Carta ao Leitor: A Igreja e o Estado
Em meio ao avanço evangélico no Brasil, vale a pena olhar os exemplos dos pioneiros americanos, que, sabiamente, ergueram um muro entre religião e política

Donos de uma população de intensa fé e profundamente identificados com o protestantismo, os Estados Unidos tiveram enorme dificuldade em separar a religião da formação oficial de seu Estado. Nos debates para a promulgação da Constituição, de 1787, havia uma forte pressão para que o país se declarasse como uma “nação cristã” em sua carta. A medida só não avançou pela ação dos chamados founding fathers, os pais-fundadores. Influenciados pelo deísmo — doutrina que acredita na existência de Deus, mas não nos dogmas e nos rituais de uma igreja —, eles preferiram manter a separação entre os dois assuntos. Benjamin Franklin, George Washington, Thomas Jefferson e, em especial, Thomas Paine (“My own mind is my own church”) trabalharam incansavelmente para evitar a fusão entre os dois temas. Evidentemente, a religião continuou a exercer papel relevante na política e nos valores da nova pátria. Baseados na ética do trabalho e no espírito colaborativo, os Estados Unidos, de fato, construíram um modelo bem-sucedido. Até hoje, vale ressaltar, a formação religiosa de seus cidadãos é apontada como um dos fatores marcantes no seu desenvolvimento — não porque ela se misturou com a política. Mas como um dos pilares do modus vivendi americano.
Com uma tradição majoritariamente católica, o Brasil seguiu uma trilha diferente. Da fundação do país, celebrada com uma missa, até 1889, o catolicismo foi nossa religião oficial — e tivemos um padre, Diogo Feijó, como regente do Império entre 1835 e 1837. Tal influência permaneceu significativa até o golpe militar de 1964, quando paulatinamente setores da Igreja, na defesa dos direitos humanos, se afastaram do poder central. Coincidentemente, começa aí o momento de crescimento da fé evangélica no Brasil. Novas vertentes, com mensagens mais modernas e diretas, iniciaram um avanço fulminante sobre a população brasileira, especialmente nas camadas de menor poder aquisitivo. Havia quem visse nesse movimento um sinal alvissareiro. Com o crescimento dos evangélicos, mazelas como o analfabetismo e a violência poderiam diminuir e a ética do trabalho talvez ajudasse a impulsionar o crescimento econômico.
Até aqui, infelizmente, os efeitos positivos ainda não foram sentidos da mesma forma que os negativos.
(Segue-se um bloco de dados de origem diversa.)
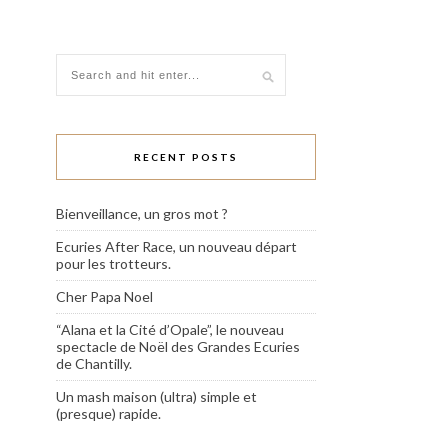
RECENT POSTS
Bienveillance, un gros mot ?
Ecuries After Race, un nouveau départ
pour les trotteurs.
Cher Papa Noel
“Alana et la Cité d’Opale”, le nouveau
spectacle de Noël des Grandes Ecuries
de Chantilly.
Un mash maison (ultra) simple et
(presque) rapide.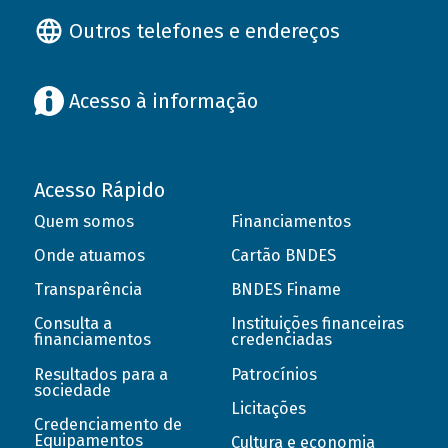
Outros telefones e endereços
Acesso à informação
Acesso Rápido
Quem somos
Financiamentos
Onde atuamos
Cartão BNDES
Transparência
BNDES Finame
Consulta a
Instituições financeiras
financiamentos
credenciadas
Resultados para a
Patrocínios
sociedade
Licitações
Credenciamento de
Equipamentos
Cultura e economia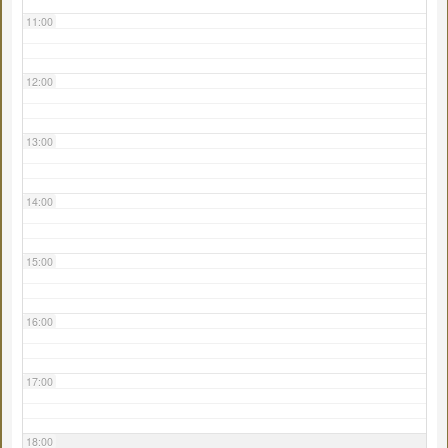
11:00
12:00
13:00
14:00
15:00
16:00
17:00
18:00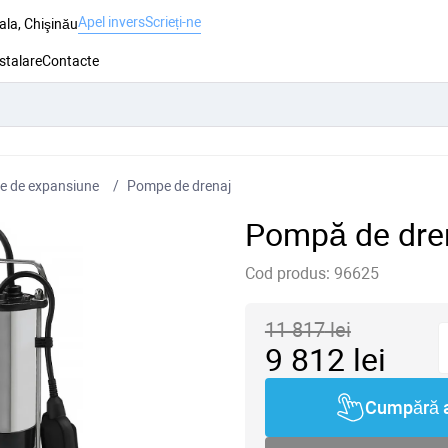
Apel invers
Scrieți-ne
ala, Chişinău
nstalare
Contacte
e de expansiune
Pompe de drenaj
Pompă de dre
Cod produs:
96625
11 817
lei
9 812
lei
Cumpără 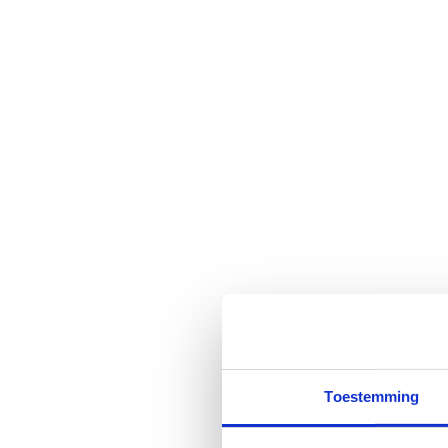
Toestemming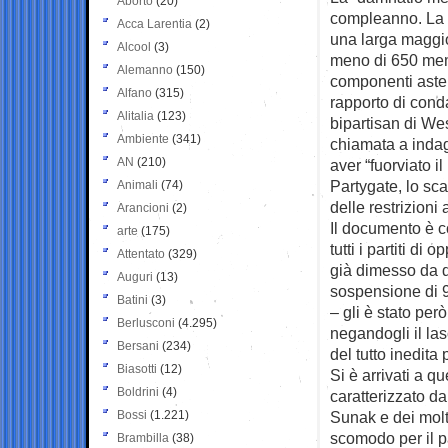
Aborto
(20)
compleanno. La
Acca Larentia
(2)
una larga maggio
Alcool
(3)
meno di 650 memb
Alemanno
(150)
componenti asten
Alfano
(315)
rapporto di con
Alitalia
(123)
bipartisan di We
Ambiente
(341)
chiamata a indag
AN
(210)
aver “fuorviato i
Partygate, lo sc
Animali
(74)
delle restrizioni
Arancioni
(2)
Il documento è c
arte
(175)
tutti i partiti d
Attentato
(329)
già dimesso da d
Auguri
(13)
sospensione di 9
Batini
(3)
– gli è stato per
Berlusconi
(4.295)
negandogli il la
Bersani
(234)
del tutto inedita
Biasotti
(12)
Si è arrivati a q
Boldrini
(4)
caratterizzato d
Bossi
(1.221)
Sunak e dei molti
scomodo per il pa
Brambilla
(38)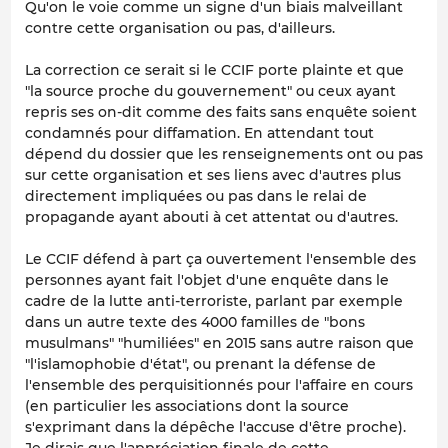
Qu'on le voie comme un signe d'un biais malveillant
contre cette organisation ou pas, d'ailleurs.
La correction ce serait si le CCIF porte plainte et que
"la source proche du gouvernement" ou ceux ayant
repris ses on-dit comme des faits sans enquête soient
condamnés pour diffamation. En attendant tout
dépend du dossier que les renseignements ont ou pas
sur cette organisation et ses liens avec d'autres plus
directement impliquées ou pas dans le relai de
propagande ayant abouti à cet attentat ou d'autres.
Le CCIF défend à part ça ouvertement l'ensemble des
personnes ayant fait l'objet d'une enquête dans le
cadre de la lutte anti-terroriste, parlant par exemple
dans un autre texte des 4000 familles de "bons
musulmans" "humiliées" en 2015 sans autre raison que
"l'islamophobie d'état", ou prenant la défense de
l'ensemble des perquisitionnés pour l'affaire en cours
(en particulier les associations dont la source
s'exprimant dans la dépêche l'accuse d'être proche).
Je dirais que l'appréciation finale de cette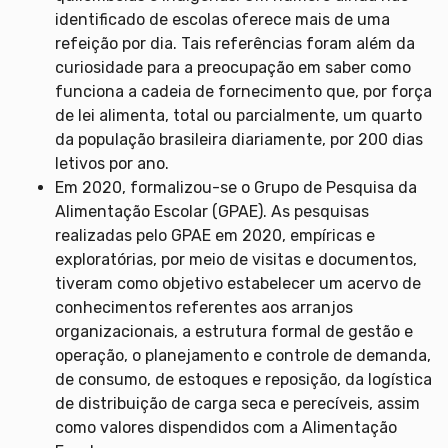
identificado de escolas oferece mais de uma
refeição por dia. Tais referências foram além da
curiosidade para a preocupação em saber como
funciona a cadeia de fornecimento que, por força
de lei alimenta, total ou parcialmente, um quarto
da população brasileira diariamente, por 200 dias
letivos por ano.
Em 2020, formalizou-se o Grupo de Pesquisa da
Alimentação Escolar (GPAE). As pesquisas
realizadas pelo GPAE em 2020, empíricas e
exploratórias, por meio de visitas e documentos,
tiveram como objetivo estabelecer um acervo de
conhecimentos referentes aos arranjos
organizacionais, a estrutura formal de gestão e
operação, o planejamento e controle de demanda,
de consumo, de estoques e reposição, da logística
de distribuição de carga seca e perecíveis, assim
como valores dispendidos com a Alimentação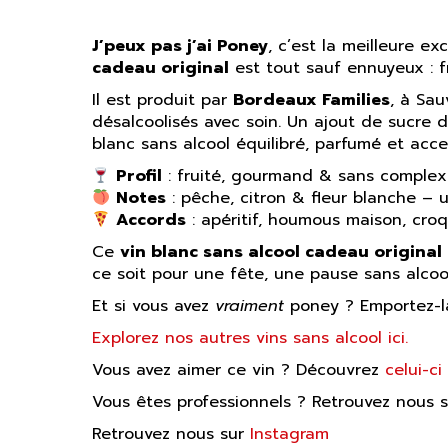
J’peux pas j’ai Poney
, c’est la meilleure ex
cadeau original
est tout sauf ennuyeux : fr
Il est produit par
Bordeaux Families
, à Sau
désalcoolisés avec soin. Un ajout de sucre d
blanc sans alcool équilibré, parfumé et acce
Profil
: fruité, gourmand & sans comple
Notes
: pêche, citron & fleur blanche –
Accords
: apéritif, houmous maison, cro
Ce
vin blanc sans alcool cadeau original
ce soit pour une fête, une pause sans alcool,
Et si vous avez
vraiment
poney ? Emportez-la
Explorez nos autres vins sans alcool ici.
Vous avez aimer ce vin ? Découvrez
celui-ci
Vous êtes professionnels ? Retrouvez nous 
Retrouvez nous sur
Instagram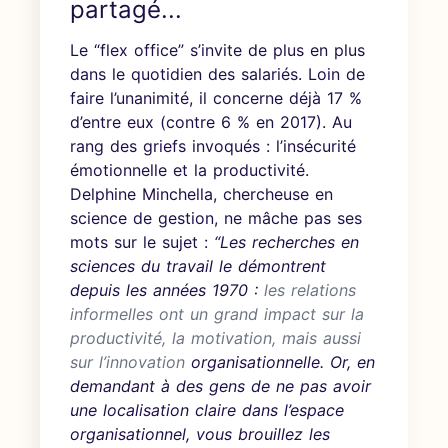
partagé...
Le “flex office” s’invite de plus en plus
dans le quotidien des salariés. Loin de
faire l’unanimité, il concerne déjà 17 %
d’entre eux (contre 6 % en 2017). Au
rang des griefs invoqués : l’insécurité
émotionnelle et la productivité.
Delphine Minchella, chercheuse en
science de gestion, ne mâche pas ses
mots sur le sujet :
“Les recherches en
sciences du travail le démontrent
depuis les années 1970 :
les relations
informelles ont un grand impact sur la
productivité, la motivation
, mais aussi
sur
l’innovation
organisationnelle. Or, en
demandant à des gens de ne pas avoir
une localisation claire dans l’espace
organisationnel, vous brouillez les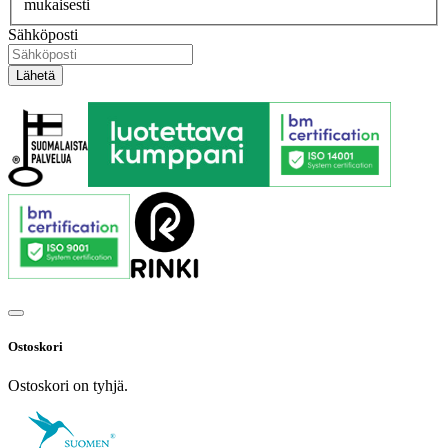
mukaisesti
Sähköposti
Ostoskori
Ostoskori on tyhjä.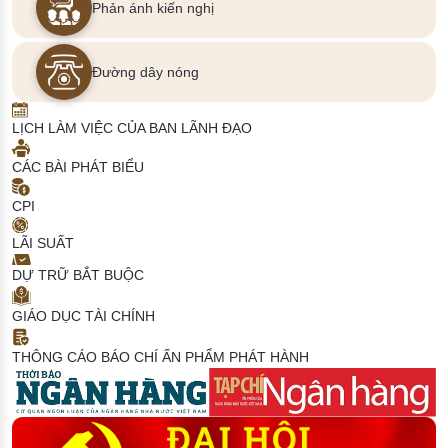
Phản ánh kiến nghị
Đường dây nóng
LỊCH LÀM VIỆC CỦA BAN LÃNH ĐẠO
CÁC BÀI PHÁT BIỂU
CPI
LÃI SUẤT
DỰ TRỮ BẮT BUỘC
GIÁO DỤC TÀI CHÍNH
THÔNG CÁO BÁO CHÍ
ẤN PHẨM PHÁT HÀNH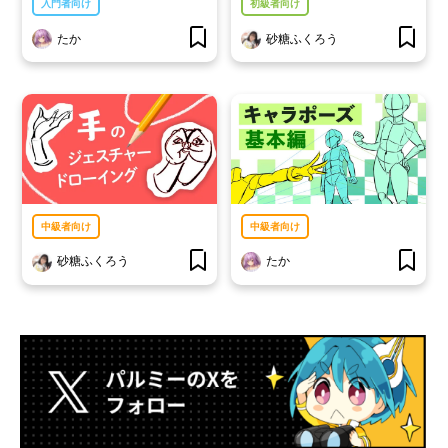
入門者向け
初級者向け
たか
砂糖ふくろう
中級者向け
中級者向け
砂糖ふくろう
たか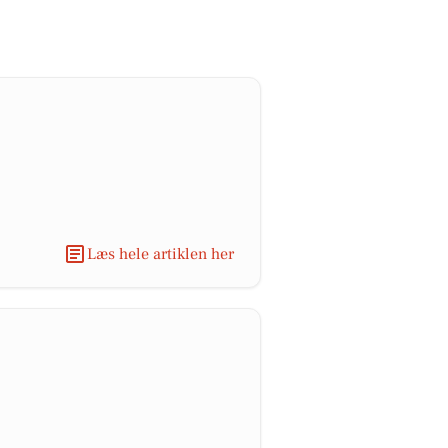
Læs hele artiklen her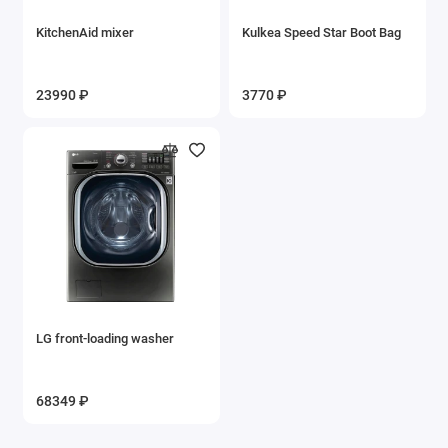
KitchenAid mixer
Kulkea Speed Star Boot Bag
23990 ₽
3770 ₽
LG front-loading washer
68349 ₽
Desde o início, o projeto dessas novas igrejas evangélicas se confunde com a política, defendendo interesses próprios e usando os fiéis como massa de manobra para emplacar representantes no Congresso Nacional. A bancada evangélica, hoje com 246 membros (220 deputados e 26 senadores), é uma das mais participativas em Brasília e o seu apoio, fundamental na aprovação de emendas e leis. Não por acaso, essas igrejas foram contempladas com isenções na reforma tributária, facilitando ainda mais sua multiplicação país afora. Hoje nascem dezessete novos templos a cada 24 horas no Brasil. Na estimativa mais conservadora, mantido o ritmo atual, o país será uma nação de maioria evangélica já em 2032. Nada contra a crença, ao contrário, mas talvez valesse a pena olharmos os exemplos dos pioneiros americanos, que, sabiamente, ergueram um muro entre religião e política — algo que nem os Estados Unidos, aliás, conseguem fazer nos dias atuais.